▶ [Questions on the material]
[1] In the post about CTV scripts, what value does the writer say most of the CTV spends set nSequence to?
[2] Pick up the post about CTV scripts where it stops and carry it on.

▶ [Text passage]

╭──

As far as I can see, all the scripts take the form:

 [PUSH 32 bytes] [OP_NOP4] [OP_DROP] [OP_1]

(I didn't think DROP/1 is necessary here? Doesn't leaving the 32 byte
hash on the stack evaluate as true? I guess that means everyone's using
sapio to construct the txs?)

I don't think there's any demos of jamesob's simple-ctv-vault [0], which
I think uses a p2wsh of "IF n CSV DROP hotkey CHECKSIG ELSE lockcoldtx CTV
ENDIF", rather than taproot branches.

[0] https://github.com/jamesob/simple-ctv-vault

Likewise I don't think there's any examples of "this CTV immediately;
or if fees are too high, this other CTV that pays more fees after X
days", though potentially they could be hidden in the untaken taproot
merkle branches.

I don't think there's any examples of two CTV outputs being combined
and spent in a single transaction.

I don't see any txs with nSequence set meaningfully; though most (all?)
of the CTV spends seem to set nSequence to 0x00400000 which I think
doesn't have a different effect from 0xfffffffe?

That looks to me like there's still not much practical (vs theoretical)
exploration of CTV going on; but perhaps it's an indication that CTV
could be substantially simplified and still get all the benefits that
people are particularly eager for.

╰──

▶ [Provided information]
╭──

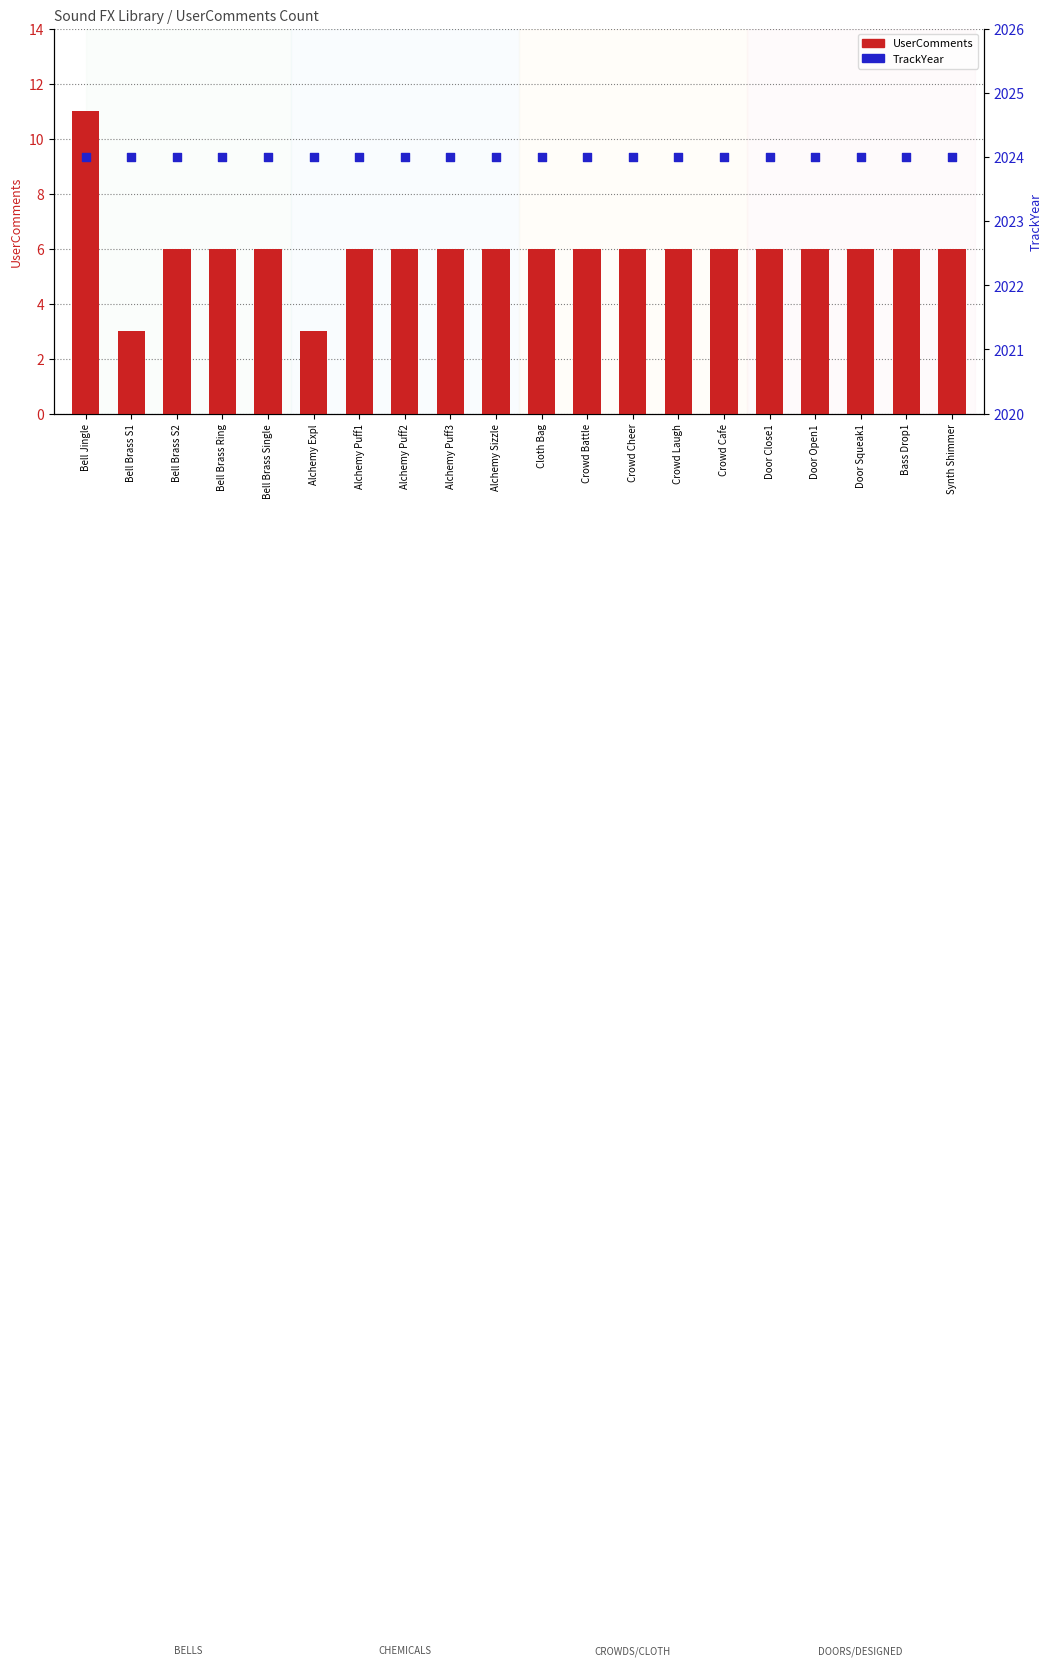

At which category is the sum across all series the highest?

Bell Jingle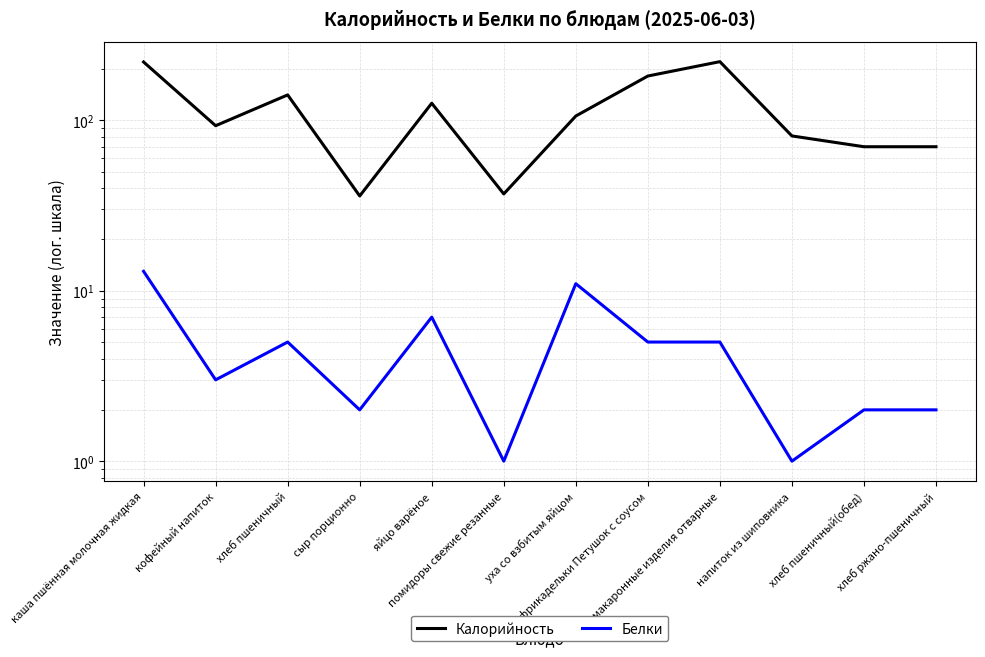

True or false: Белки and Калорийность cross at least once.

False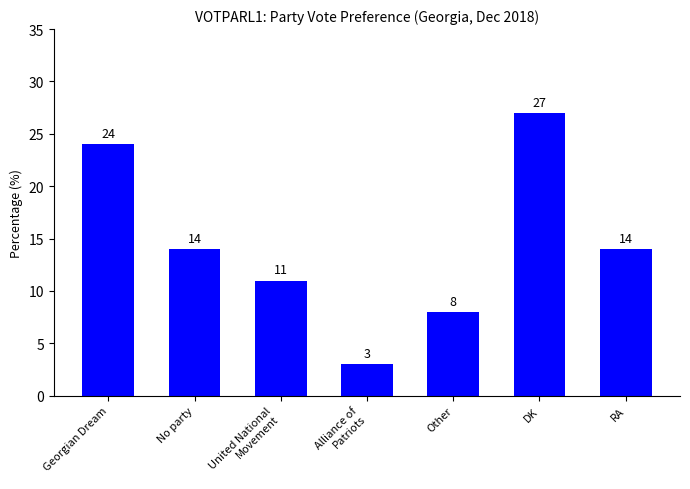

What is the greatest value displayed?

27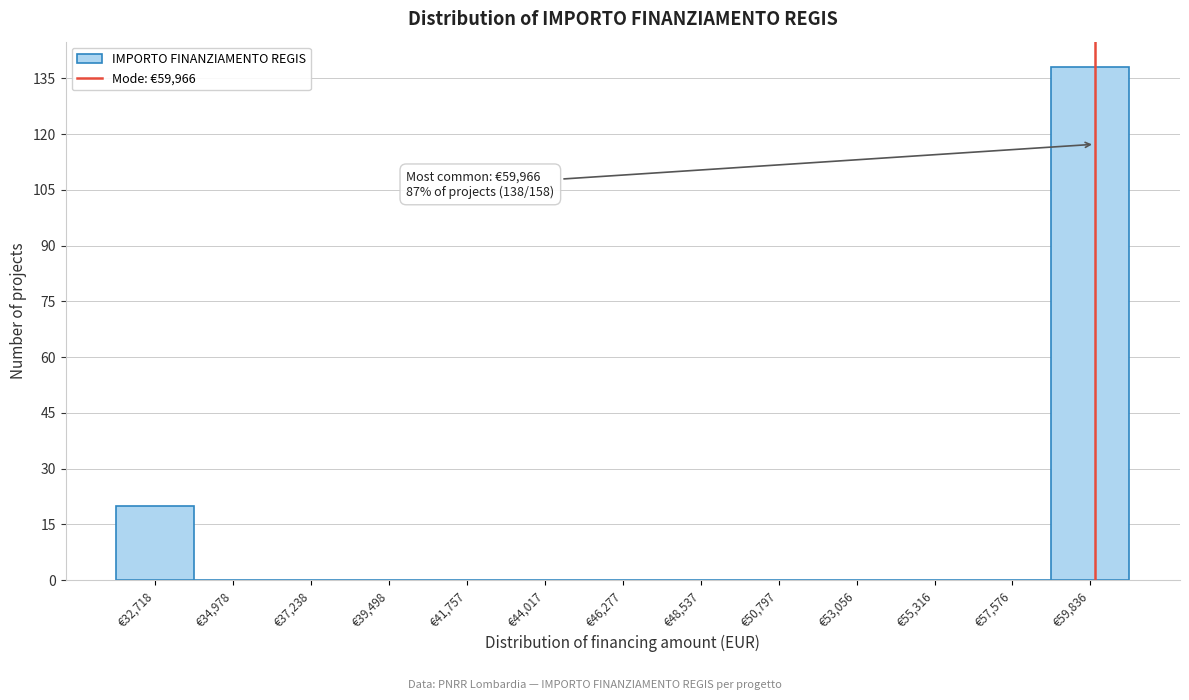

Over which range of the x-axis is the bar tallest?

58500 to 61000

╰──

▶ [Exercise results]
[1] 0x00400000

[2]
I am unsure that "learning in public" is required --

For a consensus system, part of the learning is "this doesn't seem that
interesting to me; is it actually valuable enough to others that the
change is worth the risk it imposes on me?" and that's not something
you can do purely in private.

One challenge with building a soft fork is that people don't want to
commit to spending time building something that relies on consensus
features and run the risk that they might never get deployed. But the
reverse of that is also a concern: you don't want to deploy consensus
changes and run the risk that they won't actually turn out to be useful.

Or, perhaps, to "meme-ify" it -- part of the "proof of work" for deploying
a consensus change is actually proving that it's going to be useful.
Like sha256 hashing, that does require real work, and it might turn out
to be wasteful.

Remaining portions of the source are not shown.